Vergleichsweise wenig Niederschlag gab es auf der Ostalb (Neeresheim: 739,2 Liter/m2) und an der Donau, im Windschatten der Schwäbi- schen Alb, zwischen Erbach, über Ehingen und Riedlingen bis in den Raum Sigmaringen. Hier fielen um die 800 Liter/m2. Mit einer Durchschnittstemperatur von 9,3 Grad Celsius war es insgesamt gesehen deutlich zu warm, doch an die Rekordwerte von 2015 (9,8°C) und 2014 (10,0°C) kam das vergangene Jahr nicht heran.
Eine Spur zu kalt war es im Mai und Dezember, erheblich zu kalt im Oktober.
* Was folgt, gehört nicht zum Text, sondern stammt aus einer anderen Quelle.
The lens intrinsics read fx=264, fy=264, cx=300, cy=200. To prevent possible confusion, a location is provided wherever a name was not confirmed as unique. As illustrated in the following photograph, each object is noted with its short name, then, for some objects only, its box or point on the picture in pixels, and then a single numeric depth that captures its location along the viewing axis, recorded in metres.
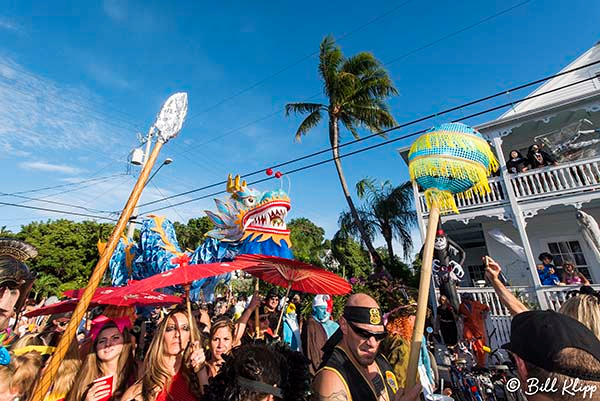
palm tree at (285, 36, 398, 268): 11.88
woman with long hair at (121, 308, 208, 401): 1.85
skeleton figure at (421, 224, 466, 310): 7.32
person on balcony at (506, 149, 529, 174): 8.10
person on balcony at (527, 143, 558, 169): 7.87
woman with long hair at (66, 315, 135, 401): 1.98
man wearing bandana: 1.43
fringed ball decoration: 1.69
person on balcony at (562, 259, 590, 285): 6.64
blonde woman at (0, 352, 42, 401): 1.71
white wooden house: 7.30
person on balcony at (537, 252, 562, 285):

Die anderen Monate lagen über der Norm, besonders der Januar und Februar und allen voran der alles überragende, prächtige September. An der Wetterzentrale in Bad Schussenried fiel das Quecksilber an 92 Tagen unter den Gefrierpunkt (Mittelwert: 114,1 Tage), wobei lediglich an 16 Tagen (32,2 Tage) Dauerfrost registriert wurde.
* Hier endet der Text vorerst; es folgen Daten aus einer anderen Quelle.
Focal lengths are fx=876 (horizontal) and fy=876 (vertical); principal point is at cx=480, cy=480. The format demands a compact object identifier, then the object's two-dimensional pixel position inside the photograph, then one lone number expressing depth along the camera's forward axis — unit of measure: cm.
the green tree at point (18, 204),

Die höchsten Temperaturen des Jahres wurden bereits recht früh, bei einer kurzen, aber heftigen Hitzewelle zwischen dem 22. und 24. Juni erreicht, mit Spitzenwerten von 35 Grad, quer übers Land verteilt gemessen in Ravensburg, Neukirch, Bergatreute, Horgenzell, Rißtissen, Tuttlingen und Allmendingen.
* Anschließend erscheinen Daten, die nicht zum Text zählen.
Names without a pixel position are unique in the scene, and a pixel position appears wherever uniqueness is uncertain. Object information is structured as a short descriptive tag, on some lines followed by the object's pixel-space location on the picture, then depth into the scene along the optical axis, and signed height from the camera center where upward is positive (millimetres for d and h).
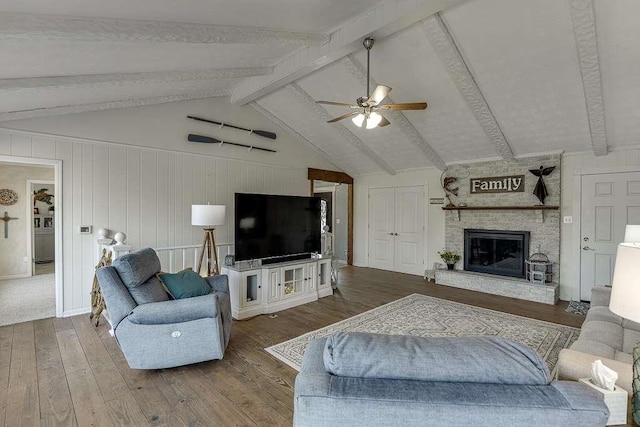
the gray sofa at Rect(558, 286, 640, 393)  1393 -909
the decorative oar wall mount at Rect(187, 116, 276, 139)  5244 +1460
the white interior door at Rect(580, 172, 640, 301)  4680 -113
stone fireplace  5246 -363
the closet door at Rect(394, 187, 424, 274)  6957 -435
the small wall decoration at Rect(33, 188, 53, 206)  7047 +279
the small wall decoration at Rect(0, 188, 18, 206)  5980 +219
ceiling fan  3181 +1072
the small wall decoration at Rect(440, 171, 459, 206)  6356 +461
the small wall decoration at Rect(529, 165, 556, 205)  5266 +393
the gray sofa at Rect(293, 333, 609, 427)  945 -558
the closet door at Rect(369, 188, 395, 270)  7469 -416
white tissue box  1068 -651
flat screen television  4504 -240
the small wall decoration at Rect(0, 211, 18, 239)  6008 -271
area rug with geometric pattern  3232 -1391
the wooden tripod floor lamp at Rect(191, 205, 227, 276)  3957 -70
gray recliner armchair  2594 -928
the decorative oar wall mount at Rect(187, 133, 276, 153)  5145 +1157
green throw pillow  3029 -730
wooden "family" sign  5625 +480
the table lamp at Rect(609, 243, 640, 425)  1144 -298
Die Sonnenscheindauer liegt im Bereich dessen, was man im Durchschnitt der letzten 30 Jahre erwarten darf: 1636,4 Stunden. Ein im Vergleich zum außerordentlich sonnenscheinreichen Vorjahr enttäuschender, angesichts des regenreichen Frühjahrs und Frühsommers allerdings doch noch ganz passabler Wert. Besonders trüb war es im Februar und Juni, während uns der August, der September und Dezember mit auffallend viel Sonnenschein verwöhnten.